* Yapılacak İşler *
a. Seçilmiş bölüme göre öğrenciler ünlüden öpücüğü ne zaman almak için en çok parayı verdiler?
b. Seçilmiş bölümde öğrencilere öpücüğü almak için sunulan zaman seçeneklerinin hepsini sıralayın.
c. Seçilmiş bölümün "Ama üç gün sonra" sözcüklerini içeren yerle açılıp "nefret ettiklerinden değil." sözcükleriyle kapanan kısmını harfi harfine yeniden yazın.

* Seçilmiş Bölüm *
_____

Sonra da "Bu ünlüden öpücüğü
hemen, üç saat sonra,
24 saat sonra, üç gün sonra,
bir yıl sonra veya 10 yıl sonra almak için
ne kadar para verirdiniz?" diye sordur.
Öğrenciler öpücüğü şimdi değil,
üç gün sonra almak için
en çok parayı verdiler.
Beklemek için fazladan para vermeye razılardı.
Ama bir ya da 10 yıl beklemek istemiyorlardı,
kimse yaslanan bir ünlü istemez.
Ama üç gün olabilecek en iyi süreydi.
Bu neden böyle?
Öpücüğü şimdi alırsanız, olur ve biter.
Ama üç gün sonra alırsanız,
üç gün boyunca beklemenin heyecanını yaşarsınız.
Öğrenciler nerede olacağını,
nasıl olacağını hayal etmek için
bu süreyi istediler.
Beklemek onları mutlu edecekti.
Bu arada insanların neden cuma gününü pazar gününden daha çok sevdiklerinin nedeni de bu.
Bu gerçekten ilginç bir gerçek,
çünkü cuma çalışma günü, pazarsa eğlence,
bu yüzden insanların pazarı tercih edeceklerini düşünürsünüz,
ama öyle değil.
İşte olmayı çok sevdiklerinden,
parkta gezinti yapmaktan
veya tembelce brunch yapmaktan nefret ettiklerinden değil.
Bunu şöyle biliyoruz, insanlara
haftanın en sevdikleri gününü sorduğunuzda,
beklenildiği gibi cumartesi ilk sırada geliyor,
sonra cuma, sonra pazar.

_____

* Verilen Kayıtlar *

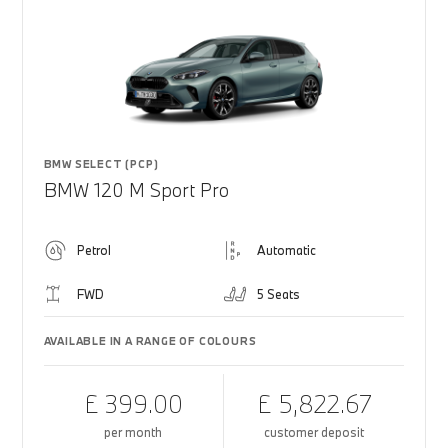
BMW SELECT (PCP)
BMW 120 M Sport Pro
Petrol
Automatic
FWD
5 Seats
AVAILABLE IN A RANGE OF COLOURS
£ 399.00
£ 5,822.67
per month
customer deposit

_____

* Görev Yanıtları *
a. Üç gün sonra.

b.
- hemen
- üç saat sonra
- 24 saat sonra
- üç gün sonra
- bir yıl sonra
- 10 yıl sonra

c.
Ama üç gün sonra alırsanız,
üç gün boyunca beklemenin heyecanını yaşarsınız.
Öğrenciler nerede olacağını,
nasıl olacağını hayal etmek için
bu süreyi istediler.
Beklemek onları mutlu edecekti.
Bu arada insanların neden cuma gününü pazar gününden daha çok sevdiklerinin nedeni de bu.
Bu gerçekten ilginç bir gerçek,
çünkü cuma çalışma günü, pazarsa eğlence,
bu yüzden insanların pazarı tercih edeceklerini düşünürsünüz,
ama öyle değil.
İşte olmayı çok sevdiklerinden,
parkta gezinti yapmaktan
veya tembelce brunch yapmaktan nefret ettiklerinden değil.